/---

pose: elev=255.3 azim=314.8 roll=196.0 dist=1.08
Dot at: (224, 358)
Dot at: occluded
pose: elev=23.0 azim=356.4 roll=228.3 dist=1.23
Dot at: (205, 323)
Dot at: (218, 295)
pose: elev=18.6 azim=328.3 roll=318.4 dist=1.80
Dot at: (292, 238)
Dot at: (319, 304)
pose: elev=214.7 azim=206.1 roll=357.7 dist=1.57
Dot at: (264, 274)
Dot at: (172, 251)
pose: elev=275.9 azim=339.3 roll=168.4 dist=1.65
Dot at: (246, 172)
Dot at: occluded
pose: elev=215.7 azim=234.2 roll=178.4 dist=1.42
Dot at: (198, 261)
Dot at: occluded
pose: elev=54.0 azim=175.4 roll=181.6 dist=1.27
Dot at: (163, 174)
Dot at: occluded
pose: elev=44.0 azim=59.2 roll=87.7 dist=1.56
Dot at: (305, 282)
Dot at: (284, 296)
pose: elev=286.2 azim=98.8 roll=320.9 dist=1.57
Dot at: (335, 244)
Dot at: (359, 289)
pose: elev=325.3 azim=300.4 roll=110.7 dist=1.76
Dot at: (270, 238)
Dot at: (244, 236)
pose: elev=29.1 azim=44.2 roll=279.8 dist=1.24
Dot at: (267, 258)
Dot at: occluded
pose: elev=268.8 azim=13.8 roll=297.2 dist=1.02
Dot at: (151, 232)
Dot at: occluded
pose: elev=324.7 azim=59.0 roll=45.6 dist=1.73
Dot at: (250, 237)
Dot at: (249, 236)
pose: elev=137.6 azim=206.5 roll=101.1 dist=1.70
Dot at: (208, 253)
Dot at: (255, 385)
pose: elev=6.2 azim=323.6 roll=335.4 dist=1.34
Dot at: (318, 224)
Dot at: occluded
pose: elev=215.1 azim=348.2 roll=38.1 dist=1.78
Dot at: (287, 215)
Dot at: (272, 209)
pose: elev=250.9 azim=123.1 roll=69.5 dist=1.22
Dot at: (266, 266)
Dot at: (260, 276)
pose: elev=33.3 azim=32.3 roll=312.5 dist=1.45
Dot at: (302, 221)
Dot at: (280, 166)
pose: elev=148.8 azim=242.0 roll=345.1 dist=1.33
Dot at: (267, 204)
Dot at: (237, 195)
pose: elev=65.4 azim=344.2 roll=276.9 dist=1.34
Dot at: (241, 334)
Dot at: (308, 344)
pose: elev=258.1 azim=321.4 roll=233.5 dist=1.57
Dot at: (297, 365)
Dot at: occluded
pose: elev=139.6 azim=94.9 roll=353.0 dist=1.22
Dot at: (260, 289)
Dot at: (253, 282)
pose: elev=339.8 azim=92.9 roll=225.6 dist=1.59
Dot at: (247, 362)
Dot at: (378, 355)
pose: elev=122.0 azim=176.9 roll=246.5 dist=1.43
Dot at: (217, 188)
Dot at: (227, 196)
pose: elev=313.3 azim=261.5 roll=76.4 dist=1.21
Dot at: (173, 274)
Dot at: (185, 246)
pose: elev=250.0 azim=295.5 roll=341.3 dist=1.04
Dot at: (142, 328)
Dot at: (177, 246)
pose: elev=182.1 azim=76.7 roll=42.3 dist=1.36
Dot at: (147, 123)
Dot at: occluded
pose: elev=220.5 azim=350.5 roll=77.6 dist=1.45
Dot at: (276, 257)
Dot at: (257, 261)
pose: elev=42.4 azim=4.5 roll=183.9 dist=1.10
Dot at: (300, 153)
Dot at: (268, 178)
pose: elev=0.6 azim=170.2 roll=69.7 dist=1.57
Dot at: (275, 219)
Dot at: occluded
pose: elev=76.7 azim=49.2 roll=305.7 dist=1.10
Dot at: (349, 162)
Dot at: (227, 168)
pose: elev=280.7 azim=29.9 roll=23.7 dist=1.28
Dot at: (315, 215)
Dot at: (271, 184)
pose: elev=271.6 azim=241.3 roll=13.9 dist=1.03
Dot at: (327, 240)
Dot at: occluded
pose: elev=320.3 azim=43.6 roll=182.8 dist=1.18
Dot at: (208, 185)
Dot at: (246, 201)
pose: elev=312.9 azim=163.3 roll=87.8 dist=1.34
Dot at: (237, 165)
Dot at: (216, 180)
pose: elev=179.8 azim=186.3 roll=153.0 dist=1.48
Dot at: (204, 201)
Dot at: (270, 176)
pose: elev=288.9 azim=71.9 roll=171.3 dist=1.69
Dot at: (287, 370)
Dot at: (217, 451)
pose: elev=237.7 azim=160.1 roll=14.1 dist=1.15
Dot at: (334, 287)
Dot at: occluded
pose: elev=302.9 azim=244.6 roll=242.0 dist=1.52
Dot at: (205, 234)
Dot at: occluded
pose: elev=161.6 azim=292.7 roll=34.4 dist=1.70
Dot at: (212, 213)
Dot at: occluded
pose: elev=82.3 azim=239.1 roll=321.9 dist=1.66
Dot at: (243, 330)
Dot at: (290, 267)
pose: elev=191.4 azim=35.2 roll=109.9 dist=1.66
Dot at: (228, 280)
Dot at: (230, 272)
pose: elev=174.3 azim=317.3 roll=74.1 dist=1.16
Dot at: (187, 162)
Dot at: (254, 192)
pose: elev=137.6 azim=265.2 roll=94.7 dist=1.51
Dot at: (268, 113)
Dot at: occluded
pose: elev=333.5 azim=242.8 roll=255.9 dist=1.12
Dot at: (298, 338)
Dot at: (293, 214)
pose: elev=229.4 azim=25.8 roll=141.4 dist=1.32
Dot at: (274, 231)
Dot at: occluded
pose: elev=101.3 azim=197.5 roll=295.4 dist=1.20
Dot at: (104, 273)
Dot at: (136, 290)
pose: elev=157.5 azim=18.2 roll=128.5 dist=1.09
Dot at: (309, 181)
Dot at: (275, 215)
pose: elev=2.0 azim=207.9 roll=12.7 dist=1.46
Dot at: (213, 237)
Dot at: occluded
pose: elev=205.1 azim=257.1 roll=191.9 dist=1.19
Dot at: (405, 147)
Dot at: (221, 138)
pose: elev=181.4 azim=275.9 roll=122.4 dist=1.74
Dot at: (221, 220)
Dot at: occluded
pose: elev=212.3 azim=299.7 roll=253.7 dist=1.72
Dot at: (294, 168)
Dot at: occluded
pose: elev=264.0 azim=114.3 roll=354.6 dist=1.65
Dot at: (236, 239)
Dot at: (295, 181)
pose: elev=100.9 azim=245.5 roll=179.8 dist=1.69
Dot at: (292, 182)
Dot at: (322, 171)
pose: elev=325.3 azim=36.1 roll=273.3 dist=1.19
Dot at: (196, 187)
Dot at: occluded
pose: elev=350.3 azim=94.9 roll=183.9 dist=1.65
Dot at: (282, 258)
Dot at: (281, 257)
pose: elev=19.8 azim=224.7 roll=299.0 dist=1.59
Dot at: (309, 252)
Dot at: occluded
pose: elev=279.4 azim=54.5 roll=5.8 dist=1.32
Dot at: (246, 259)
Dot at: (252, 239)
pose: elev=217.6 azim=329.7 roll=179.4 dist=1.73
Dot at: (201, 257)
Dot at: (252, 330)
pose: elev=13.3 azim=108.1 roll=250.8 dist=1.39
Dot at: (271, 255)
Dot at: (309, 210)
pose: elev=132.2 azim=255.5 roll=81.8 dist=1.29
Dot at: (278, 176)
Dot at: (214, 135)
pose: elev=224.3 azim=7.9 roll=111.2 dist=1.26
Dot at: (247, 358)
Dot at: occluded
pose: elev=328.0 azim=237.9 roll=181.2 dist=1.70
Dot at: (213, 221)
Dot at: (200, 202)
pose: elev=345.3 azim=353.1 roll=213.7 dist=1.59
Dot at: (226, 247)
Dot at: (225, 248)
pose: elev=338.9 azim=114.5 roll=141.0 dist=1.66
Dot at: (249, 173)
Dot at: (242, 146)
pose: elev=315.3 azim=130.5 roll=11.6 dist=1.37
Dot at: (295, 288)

\---

--- EXERCISE DIRECTIONS ---
Copy the lines above, starting at the first line and ending at the line that contains "Dot at: (237, 195)". Substitute "azimuth" for every "azim" and leave everything else unchanged.

--- ANSWER ---
pose: elev=255.3 azimuth=314.8 roll=196.0 dist=1.08
Dot at: (224, 358)
Dot at: occluded
pose: elev=23.0 azimuth=356.4 roll=228.3 dist=1.23
Dot at: (205, 323)
Dot at: (218, 295)
pose: elev=18.6 azimuth=328.3 roll=318.4 dist=1.80
Dot at: (292, 238)
Dot at: (319, 304)
pose: elev=214.7 azimuth=206.1 roll=357.7 dist=1.57
Dot at: (264, 274)
Dot at: (172, 251)
pose: elev=275.9 azimuth=339.3 roll=168.4 dist=1.65
Dot at: (246, 172)
Dot at: occluded
pose: elev=215.7 azimuth=234.2 roll=178.4 dist=1.42
Dot at: (198, 261)
Dot at: occluded
pose: elev=54.0 azimuth=175.4 roll=181.6 dist=1.27
Dot at: (163, 174)
Dot at: occluded
pose: elev=44.0 azimuth=59.2 roll=87.7 dist=1.56
Dot at: (305, 282)
Dot at: (284, 296)
pose: elev=286.2 azimuth=98.8 roll=320.9 dist=1.57
Dot at: (335, 244)
Dot at: (359, 289)
pose: elev=325.3 azimuth=300.4 roll=110.7 dist=1.76
Dot at: (270, 238)
Dot at: (244, 236)
pose: elev=29.1 azimuth=44.2 roll=279.8 dist=1.24
Dot at: (267, 258)
Dot at: occluded
pose: elev=268.8 azimuth=13.8 roll=297.2 dist=1.02
Dot at: (151, 232)
Dot at: occluded
pose: elev=324.7 azimuth=59.0 roll=45.6 dist=1.73
Dot at: (250, 237)
Dot at: (249, 236)
pose: elev=137.6 azimuth=206.5 roll=101.1 dist=1.70
Dot at: (208, 253)
Dot at: (255, 385)
pose: elev=6.2 azimuth=323.6 roll=335.4 dist=1.34
Dot at: (318, 224)
Dot at: occluded
pose: elev=215.1 azimuth=348.2 roll=38.1 dist=1.78
Dot at: (287, 215)
Dot at: (272, 209)
pose: elev=250.9 azimuth=123.1 roll=69.5 dist=1.22
Dot at: (266, 266)
Dot at: (260, 276)
pose: elev=33.3 azimuth=32.3 roll=312.5 dist=1.45
Dot at: (302, 221)
Dot at: (280, 166)
pose: elev=148.8 azimuth=242.0 roll=345.1 dist=1.33
Dot at: (267, 204)
Dot at: (237, 195)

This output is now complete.